> **DIRECTIONS FOR THIS TASK**
Update the entries below by changing every occurrence of "Klavier" to "Piano". Leave everything else unchanged.

Items listed in a dataset:
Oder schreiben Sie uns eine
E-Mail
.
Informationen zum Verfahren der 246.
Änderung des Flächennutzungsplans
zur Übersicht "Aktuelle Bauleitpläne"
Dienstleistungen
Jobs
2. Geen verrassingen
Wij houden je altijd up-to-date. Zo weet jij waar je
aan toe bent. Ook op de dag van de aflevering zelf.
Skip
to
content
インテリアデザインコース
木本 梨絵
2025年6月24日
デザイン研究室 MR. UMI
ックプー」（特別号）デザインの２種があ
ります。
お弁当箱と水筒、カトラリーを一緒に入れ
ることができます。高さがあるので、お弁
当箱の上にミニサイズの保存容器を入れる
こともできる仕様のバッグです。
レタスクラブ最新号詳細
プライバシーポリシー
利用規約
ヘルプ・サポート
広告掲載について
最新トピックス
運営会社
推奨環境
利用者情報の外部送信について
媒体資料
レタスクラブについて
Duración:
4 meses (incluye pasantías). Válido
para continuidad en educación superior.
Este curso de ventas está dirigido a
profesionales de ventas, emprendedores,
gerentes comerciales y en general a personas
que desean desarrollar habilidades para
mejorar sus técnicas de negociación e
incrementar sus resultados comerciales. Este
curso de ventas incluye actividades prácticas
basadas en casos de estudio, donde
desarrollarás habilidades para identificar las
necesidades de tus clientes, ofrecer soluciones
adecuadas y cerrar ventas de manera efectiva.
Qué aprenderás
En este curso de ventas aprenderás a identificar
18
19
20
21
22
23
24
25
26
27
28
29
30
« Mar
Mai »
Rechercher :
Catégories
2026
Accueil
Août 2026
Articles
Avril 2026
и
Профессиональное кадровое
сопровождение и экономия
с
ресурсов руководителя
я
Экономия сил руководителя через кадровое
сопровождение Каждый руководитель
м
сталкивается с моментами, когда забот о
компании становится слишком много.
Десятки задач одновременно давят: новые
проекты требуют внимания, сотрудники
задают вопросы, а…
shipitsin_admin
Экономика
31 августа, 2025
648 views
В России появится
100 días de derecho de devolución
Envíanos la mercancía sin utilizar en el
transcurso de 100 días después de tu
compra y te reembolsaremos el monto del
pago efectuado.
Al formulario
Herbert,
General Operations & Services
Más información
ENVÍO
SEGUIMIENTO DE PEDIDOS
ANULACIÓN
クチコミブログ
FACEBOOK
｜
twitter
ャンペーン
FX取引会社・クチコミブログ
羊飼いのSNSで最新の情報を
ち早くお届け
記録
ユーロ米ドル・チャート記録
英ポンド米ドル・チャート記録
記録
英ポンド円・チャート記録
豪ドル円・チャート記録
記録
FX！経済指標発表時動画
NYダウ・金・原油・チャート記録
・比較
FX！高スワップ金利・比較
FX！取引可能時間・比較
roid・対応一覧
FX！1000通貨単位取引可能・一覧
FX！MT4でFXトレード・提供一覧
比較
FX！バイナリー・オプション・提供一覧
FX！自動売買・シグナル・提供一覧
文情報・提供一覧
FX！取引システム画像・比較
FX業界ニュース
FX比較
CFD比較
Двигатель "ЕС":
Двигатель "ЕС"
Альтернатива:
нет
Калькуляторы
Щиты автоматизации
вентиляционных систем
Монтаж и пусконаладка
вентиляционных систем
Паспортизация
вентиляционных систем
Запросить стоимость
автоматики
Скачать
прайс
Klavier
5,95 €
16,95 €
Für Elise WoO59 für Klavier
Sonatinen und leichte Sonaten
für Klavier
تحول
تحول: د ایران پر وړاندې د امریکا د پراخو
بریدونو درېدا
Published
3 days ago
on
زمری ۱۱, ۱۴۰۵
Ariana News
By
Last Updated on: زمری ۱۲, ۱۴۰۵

> **TASK ANSWER**
Oder schreiben Sie uns eine
E-Mail
.
Informationen zum Verfahren der 246.
Änderung des Flächennutzungsplans
zur Übersicht "Aktuelle Bauleitpläne"
Dienstleistungen
Jobs
2. Geen verrassingen
Wij houden je altijd up-to-date. Zo weet jij waar je
aan toe bent. Ook op de dag van de aflevering zelf.
Skip
to
content
インテリアデザインコース
木本 梨絵
2025年6月24日
デザイン研究室 MR. UMI
ックプー」（特別号）デザインの２種があ
ります。
お弁当箱と水筒、カトラリーを一緒に入れ
ることができます。高さがあるので、お弁
当箱の上にミニサイズの保存容器を入れる
こともできる仕様のバッグです。
レタスクラブ最新号詳細
プライバシーポリシー
利用規約
ヘルプ・サポート
広告掲載について
最新トピックス
運営会社
推奨環境
利用者情報の外部送信について
媒体資料
レタスクラブについて
Duración:
4 meses (incluye pasantías). Válido
para continuidad en educación superior.
Este curso de ventas está dirigido a
profesionales de ventas, emprendedores,
gerentes comerciales y en general a personas
que desean desarrollar habilidades para
mejorar sus técnicas de negociación e
incrementar sus resultados comerciales. Este
curso de ventas incluye actividades prácticas
basadas en casos de estudio, donde
desarrollarás habilidades para identificar las
necesidades de tus clientes, ofrecer soluciones
adecuadas y cerrar ventas de manera efectiva.
Qué aprenderás
En este curso de ventas aprenderás a identificar
18
19
20
21
22
23
24
25
26
27
28
29
30
« Mar
Mai »
Rechercher :
Catégories
2026
Accueil
Août 2026
Articles
Avril 2026
и
Профессиональное кадровое
сопровождение и экономия
с
ресурсов руководителя
я
Экономия сил руководителя через кадровое
сопровождение Каждый руководитель
м
сталкивается с моментами, когда забот о
компании становится слишком много.
Десятки задач одновременно давят: новые
проекты требуют внимания, сотрудники
задают вопросы, а…
shipitsin_admin
Экономика
31 августа, 2025
648 views
В России появится
100 días de derecho de devolución
Envíanos la mercancía sin utilizar en el
transcurso de 100 días después de tu
compra y te reembolsaremos el monto del
pago efectuado.
Al formulario
Herbert,
General Operations & Services
Más información
ENVÍO
SEGUIMIENTO DE PEDIDOS
ANULACIÓN
クチコミブログ
FACEBOOK
｜
twitter
ャンペーン
FX取引会社・クチコミブログ
羊飼いのSNSで最新の情報を
ち早くお届け
記録
ユーロ米ドル・チャート記録
英ポンド米ドル・チャート記録
記録
英ポンド円・チャート記録
豪ドル円・チャート記録
記録
FX！経済指標発表時動画
NYダウ・金・原油・チャート記録
・比較
FX！高スワップ金利・比較
FX！取引可能時間・比較
roid・対応一覧
FX！1000通貨単位取引可能・一覧
FX！MT4でFXトレード・提供一覧
比較
FX！バイナリー・オプション・提供一覧
FX！自動売買・シグナル・提供一覧
文情報・提供一覧
FX！取引システム画像・比較
FX業界ニュース
FX比較
CFD比較
Двигатель "ЕС":
Двигатель "ЕС"
Альтернатива:
нет
Калькуляторы
Щиты автоматизации
вентиляционных систем
Монтаж и пусконаладка
вентиляционных систем
Паспортизация
вентиляционных систем
Запросить стоимость
автоматики
Скачать
прайс
Piano
5,95 €
16,95 €
Für Elise WoO59 für Piano
Sonatinen und leichte Sonaten
für Piano
تحول
تحول: د ایران پر وړاندې د امریکا د پراخو
بریدونو درېدا
Published
3 days ago
on
زمری ۱۱, ۱۴۰۵
Ariana News
By
Last Updated on: زمری ۱۲, ۱۴۰۵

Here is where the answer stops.